== EXERCISE BRIEF ==
Nothing belongs in the answer except the lines of the material that include "primary".

== AVAILABLE DATA ==
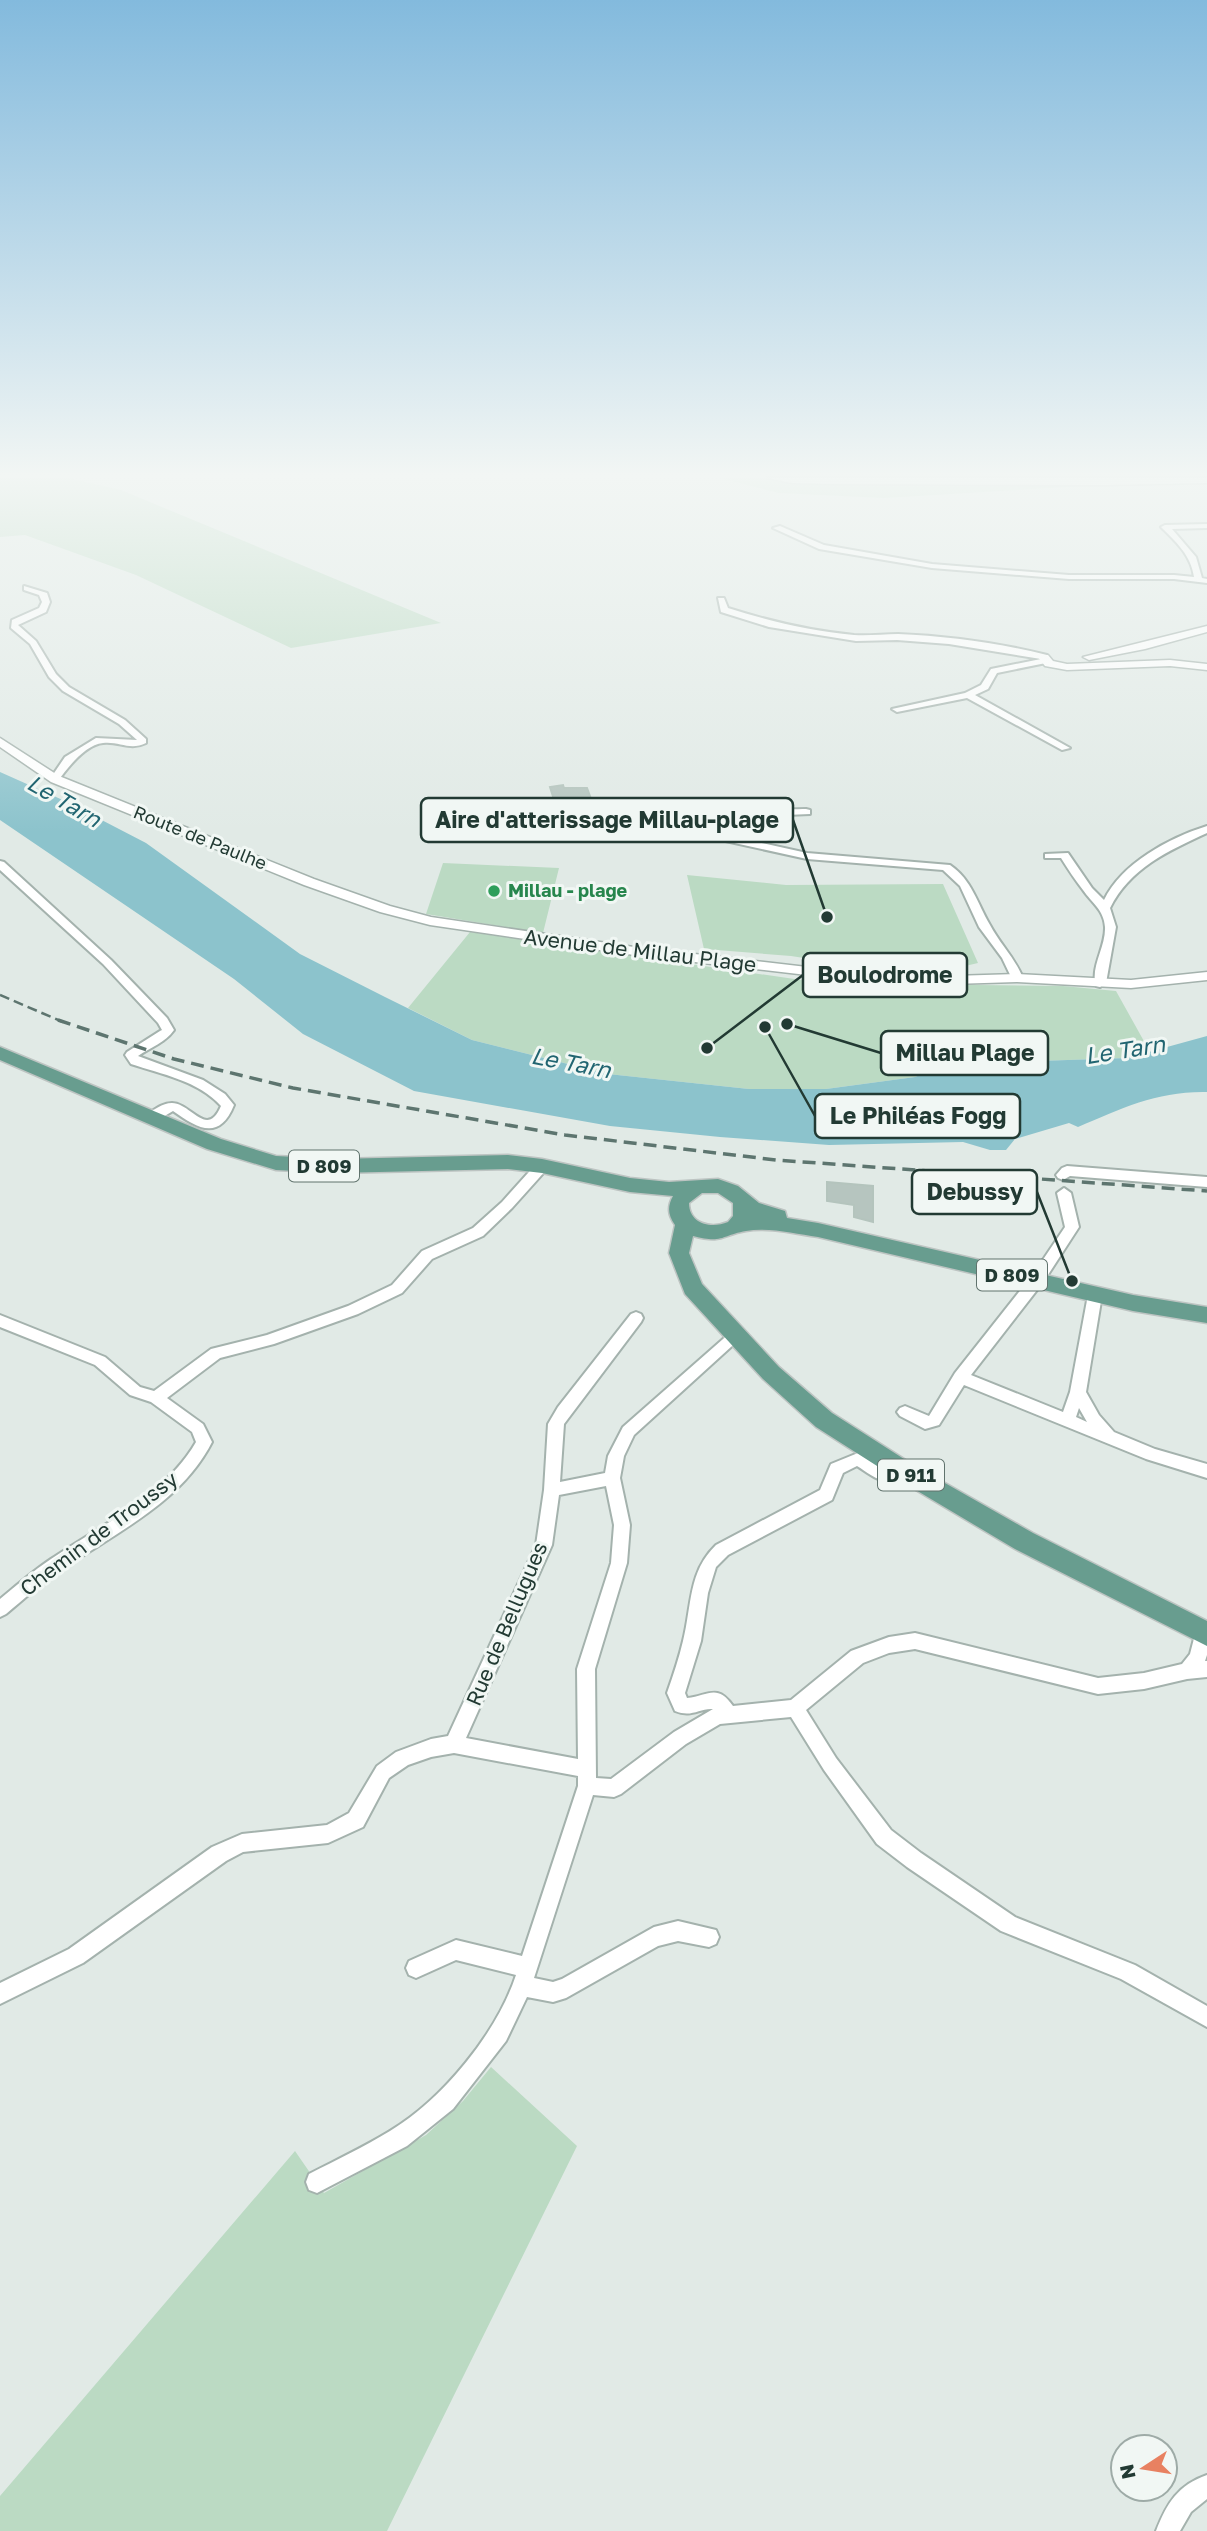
<svg xmlns="http://www.w3.org/2000/svg" width="1207" height="2531" viewBox="0 0 1207 2531" font-family="'Golos Text',sans-serif">
  <style>
    .green { fill: #bbdac3 }
    .water { fill: #8cc3cc }
    .building { fill: #b6c5bf; stroke: #b4c4bd; stroke-width: 2 }
    .lines { fill: none; stroke-linecap: round; stroke-linejoin: round }
    .minor-casing { stroke: #a4b2ad; stroke-width: 4 }
    .tertiary-casing { stroke: #a4b2ad; stroke-width: 3 }
    .primary-casing { stroke: #bdc4c2; stroke-width: 3 }
    .minor { fill: #fff; fill-rule: evenodd }
    .tertiary { fill: #fff; fill-rule: evenodd }
    .primary { fill: #689d8f; fill-rule: evenodd }
    .rail-far1 { stroke: #5d756f; stroke-width: 2.5; stroke-dasharray: 10 5; stroke-linecap: butt }
    .rail { stroke: #5d756f; stroke-width: 3.5; stroke-dasharray: 13 7; stroke-linecap: butt }
    .leisure-dot { fill: #2e9e5b; stroke: #f1f7f4; stroke-width: 2.5 }
    .labels { text-anchor: middle; stroke-width: 6; stroke-linejoin: round; paint-order: stroke }
    .far-street-label { font-size: 18px; fill: #223a33; stroke: #f1f7f4 }
    .far-leisure-label { font-size: 18px; font-weight: bold; fill: #27864d; stroke: #f1f7f4; text-anchor: start }
    .shield { fill: #f1f7f4; stroke: #60736d; stroke-width: 2 }
    .shield-label { font-size: 19px; font-weight: bold; fill: #223a33 }
    .street-label { font-size: 21px; fill: #223a33; stroke: #f1f7f4 }
    .water-label { font-size: 23px; font-style: italic; fill: #216571; stroke: #f1f7f4 }
    .leader { fill: none; stroke: #223a33; stroke-width: 2.5 }
    .callout-dot { fill: #223a33; stroke: #f1f7f4; stroke-width: 2.5 }
    .callout { fill: #f1f7f4; stroke: #223a33; stroke-width: 2.5 }
    .callout-label { font-size: 23px; text-anchor: middle; font-weight: bold; fill: #223a33 }
  </style>
  <rect width="100%" height="100%" fill="#e1eae6"/>
  <path class="green" d="M0,478H68L121,490L441,623L291,648L136,575L25,535L0,537Z
    M720,478H1207V483L1101,485L884,498L779,493Z
    M443,863L559,868L543,933L426,914Z
    M687,875L786,885L943,884L978,963L948,970L888,971L791,956L704,949Z
    M470,932L849,987L895,984L1063,986L1116,991L1150,1052L1127,1058L948,1064L915,1077L826,1089H749L608,1074L472,1040L408,1008Z
    M491,2067L577,2146L387,2531H0V2496L295,2151L324,2193L426,2135L463,2101Z"/>
  <path class="water" d="M0,772L65,801L146,843L300,954L385,997L472,1040L608,1074L749,1089H826L915,1077L948,1064L1127,1058L1207,1036V1092C1157,1091 1123,1108 1078,1127L1069,1123L1015,1139L1006,1150H990L963,1142L829,1145L720,1137L610,1126L414,1091L303,1034L234,979L0,820Z"/>
  <path class="building" d="M563,785L564,788H587L594,807L571,809L570,805L556,806L550,787Z
    M827,1182L873,1186V1222L854,1217V1205L827,1201Z"/>
  <g class="lines">
    <defs>
      <path id="minor" d="M1207,524V528L1172,529L1196,557L1202,578L1207,579V583L1174,579H1069L932,568L819,549L773,528L780,526L824,545L932,564L1069,575H1174L1194,577C1191,555 1176,542 1161,527L1165,525Z
        M24,586L47,593L50,602L46,612L18,625L36,641L56,674L69,687L125,720L146,739V743C130,751 119,741 103,743C85,745 68,767 58,781H52L50,779L65,757L96,738L137,740L119,724L63,691L49,677L30,644L11,628L12,620L39,608L42,602L39,595L24,590Z
        M718,598H724L728,608C769,621 811,631 854,635C869,636 883,634 898,634C947,636 999,643 1047,655L1046,663L997,673L988,689L975,695L1070,748L1062,750L967,698L897,712L892,709L965,693L981,685L991,669L1041,659L949,644L897,640L856,641L769,627L721,612Z
        M806,809L810,810V814L684,819L666,822L807,853L950,865C972,880 977,903 990,925C1000,944 1015,958 1023,978L1021,981H1013L1002,958L979,927L960,886L943,870L807,859L657,826L654,820C672,808 778,810 806,809Z
        M1207,826V833C1168,851 1130,868 1110,908L1116,927L1106,983L1100,987L1096,986C1090,967 1106,947 1105,927C1104,910 1092,903 1083,890C1075,880 1068,869 1061,858H1045V854L1068,853L1092,888L1104,900C1122,863 1169,838 1207,826Z
        M0,861L4,862L111,960L167,1018L174,1030C165,1043 151,1047 138,1056L203,1080L225,1094L234,1105C219,1142 197,1128 173,1111L156,1121H146L145,1118L146,1115C154,1110 162,1103 172,1103C191,1103 207,1139 221,1106C199,1081 161,1074 131,1064L125,1055L127,1052L160,1031L162,1030L158,1023L103,964L0,870Z
        M542,1161L547,1163L549,1166L547,1169L512,1208L483,1236L432,1259L402,1293L358,1314L274,1344L220,1358L167,1398L203,1424L212,1442C181,1503 115,1533 61,1570C41,1583 24,1599 6,1614L0,1617V1599C17,1585 33,1571 51,1559C101,1525 165,1496 196,1442L192,1432L151,1402L130,1395L95,1365L0,1327V1315L105,1357L140,1387L154,1391L211,1349L267,1335L348,1306L392,1285L422,1251L473,1228L502,1202L537,1163Z
        M1067,1166L1207,1177V1187L1070,1176L1063,1180L1058,1178L1056,1175L1062,1168Z
        M1064,1188L1071,1193L1079,1227L1044,1281L971,1375L1063,1412L1070,1392L1088,1295L1090,1291H1100L1102,1295L1086,1392L1099,1415L1114,1432L1155,1449L1207,1464V1478L1146,1459L964,1385L939,1425L925,1429L900,1416L897,1412L900,1408L905,1406L929,1416L955,1373L1034,1273L1065,1227L1057,1193ZM1079,1408L1087,1422L1076,1417Z
        M636,1312L641,1314L643,1318L641,1322L564,1424L560,1482L605,1473L608,1456L623,1427L731,1332H741L743,1336L634,1435L624,1456L620,1478L630,1525L627,1563L595,1669L596,1778L611,1779L674,1732L713,1709C699,1708 692,1718 675,1711L667,1693C673,1676 679,1658 683,1641C692,1605 688,1572 716,1545L820,1490L831,1464L858,1453L892,1470L894,1475L892,1480C880,1484 867,1472 857,1466L843,1473L832,1500L728,1555L716,1567L708,1593L701,1641L685,1693L687,1698C708,1696 717,1683 733,1706L791,1700L851,1651L889,1637L915,1633L1098,1678L1144,1673L1182,1664L1190,1654L1197,1627L1203,1624L1207,1626V1655L1205,1661H1207V1677L1187,1679L1144,1689L1098,1694L915,1649L889,1653L863,1663L806,1710L836,1758L891,1830L921,1853L1015,1917L1135,1965L1207,2006V2027L1121,1979L1001,1931L907,1867L877,1844L824,1770L791,1717L720,1724L686,1744L621,1794L614,1797L593,1795L534,1978L553,1982L562,1979L654,1927L678,1921L716,1930L719,1937L716,1944L709,1947L678,1941L658,1946L566,1998L553,2002L527,1997L506,2041L453,2109L407,2146L317,2193L309,2190L306,2182L309,2174C336,2160 364,2147 390,2131C442,2100 497,2033 516,1975L456,1960L416,1978L409,1975L406,1968L409,1961L456,1940L522,1956L578,1786V1776L454,1753L431,1757L408,1765L389,1778L363,1827L328,1843L243,1852L226,1861L83,1963L0,2004V1983L69,1949L212,1847L242,1834L327,1825L349,1813L377,1766L396,1752L431,1739L448,1736L536,1545L544,1490L548,1424L558,1407L631,1314ZM606,1486L614,1525L611,1563L577,1669L578,1759L466,1738L552,1545L559,1495Z
        M1207,2475V2499L1191,2512L1180,2531H1156C1167,2503 1178,2485 1207,2475Z"/>
      <path id="tertiary" d="M767,478H1207V483L1105,485L833,484L792,483Z
        M1207,626V632L1145,649L1089,660L1083,657Z
        M1040,655H1048L1053,661L1067,664L1170,660L1207,664V670L1170,666L1067,670L1045,666L1038,657Z
        M0,738L59,776L314,879L390,906L431,917L634,947L867,974L919,977L1017,974L1131,980L1207,972V980L1131,988L1017,982L919,985L867,982L634,955L430,925L380,912L304,885L51,782L0,747Z"/>
      <path id="primary" d="M0,1047L221,1139L276,1156L336,1159L508,1155L542,1159L630,1178L669,1182L718,1179L738,1186L759,1203L785,1211L787,1218L818,1223L1133,1295L1207,1307V1323L1133,1311L818,1237C795,1234 769,1227 746,1231C722,1235 723,1244 693,1236L689,1253L702,1284L779,1367L832,1413L915,1466L1033,1533L1207,1621V1646L1015,1549L899,1480L816,1427L763,1379L685,1294L669,1253L675,1225C668,1215 667,1207 673,1196L630,1192L542,1173L508,1169L336,1173L276,1170L207,1149L0,1060ZM702,1193H718L733,1203V1216L728,1222C711,1229 689,1224 689,1203Z"/>
    </defs>
    <use href="#minor" class="minor-casing"/>
    <use href="#tertiary" class="tertiary-casing"/>
    <use href="#primary" class="primary-casing"/>
    <use href="#minor" class="minor"/>
    <use href="#tertiary" class="tertiary"/>
    <use href="#primary" class="primary"/>
    <path class="rail-far1" d="M0,995L63,1022"/>
    <path class="rail" d="M58,1020L174,1059L293,1088L565,1135L776,1160L1207,1191"/>
  </g>
  <linearGradient id="sky" x2="0" y2="1"><stop stop-color="#83badd"/><stop offset="0.57" stop-color="#f2f6f4"/><stop offset="1" stop-color="#f2f6f4" stop-opacity="0"/></linearGradient>
  <rect width="1207" height="833" fill="url(#sky)"/>
  <circle class="leisure-dot" cx="494" cy="891" r="7"/>
  <g class="labels">
    <g class="far-street-label">
      <text transform="translate(200 838) rotate(22)" y="6">Route de Paulhe</text>
    </g>
    <g class="far-leisure-label">
      <text x="508" y="897">Millau - plage</text>
    </g>
    <g class="shield">
      <rect x="289" y="1150.5" width="70" height="31" rx="5"/>
      <rect x="977" y="1259.5" width="70" height="31" rx="5"/>
      <rect x="878" y="1459.5" width="66" height="31" rx="5"/>
    </g>
    <g class="shield-label">
      <text x="324" y="1173">D 809</text>
      <text x="1012" y="1282">D 809</text>
      <text x="911" y="1482">D 911</text>
    </g>
    <g class="street-label">
      <text transform="translate(640 951) rotate(7)" y="7">Avenue de Millau Plage</text>
      <text transform="translate(99 1534) rotate(-37)" y="7">Chemin de Troussy</text>
      <text transform="translate(507 1624) rotate(-67)" y="7">Rue de Bellugues</text>
    </g>
    <g class="water-label">
      <text transform="translate(64 801) rotate(30)" y="8">Le Tarn</text>
      <text transform="translate(1125 1050) rotate(-9)" y="8">Le Tarn</text>
      <text transform="translate(571 1063) rotate(11)" y="8">Le Tarn</text>
    </g>
  </g>
  <path class="leader" d="M827 917L793 820M707 1048L803 975M787 1024L881 1053M765 1027L815 1116M1072 1281L1037 1192"/>
  <g class="callout-dot">
    <circle cx="827" cy="917" r="7"/>
    <circle cx="707" cy="1048" r="7"/>
    <circle cx="787" cy="1024" r="7"/>
    <circle cx="765" cy="1027" r="7"/>
    <circle cx="1072" cy="1281" r="7"/>
  </g>
  <g class="callout">
    <rect x="421" y="798" width="372" height="44" rx="7"/>
    <rect x="803" y="953" width="164" height="44" rx="7"/>
    <rect x="881" y="1031" width="167" height="44" rx="7"/>
    <rect x="815" y="1094" width="205" height="44" rx="7"/>
    <rect x="912" y="1170" width="125" height="44" rx="7"/>
  </g>
  <g class="callout-label">
    <text x="607" y="828">Aire d'atterissage Millau-plage</text>
    <text x="885" y="983">Boulodrome</text>
    <text x="965" y="1061">Millau Plage</text>
    <text x="918" y="1124">Le Philéas Fogg</text>
    <text x="975" y="1200">Debussy</text>
  </g>
  <g transform="translate(1144 2468) rotate(258)"><circle r="33" fill="#f1f7f4" stroke="#9eaba7" stroke-width="2"/>
  <path d="M0-5L12 26L0 18L-12 26Z" fill="#e88161"/>
  <text y="-10" font-size="19" font-weight="bold" text-anchor="middle" fill="#223a33">N</text>
  </g>
</svg>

== ANSWER SECTION ==
    .primary-casing { stroke: #bdc4c2; stroke-width: 3 }
    .primary { fill: #689d8f; fill-rule: evenodd }
      <path id="primary" d="M0,1047L221,1139L276,1156L336,1159L508,1155L542,1159L630,1178L669,1182L718,1179L738,1186L759,1203L785,1211L787,1218L818,1223L1133,1295L1207,1307V1323L1133,1311L818,1237C795,1234 769,1227 746,1231C722,1235 723,1244 693,1236L689,1253L702,1284L779,1367L832,1413L915,1466L1033,1533L1207,1621V1646L1015,1549L899,1480L816,1427L763,1379L685,1294L669,1253L675,1225C668,1215 667,1207 673,1196L630,1192L542,1173L508,1169L336,1173L276,1170L207,1149L0,1060ZM702,1193H718L733,1203V1216L728,1222C711,1229 689,1224 689,1203Z"/>
    <use href="#primary" class="primary-casing"/>
    <use href="#primary" class="primary"/>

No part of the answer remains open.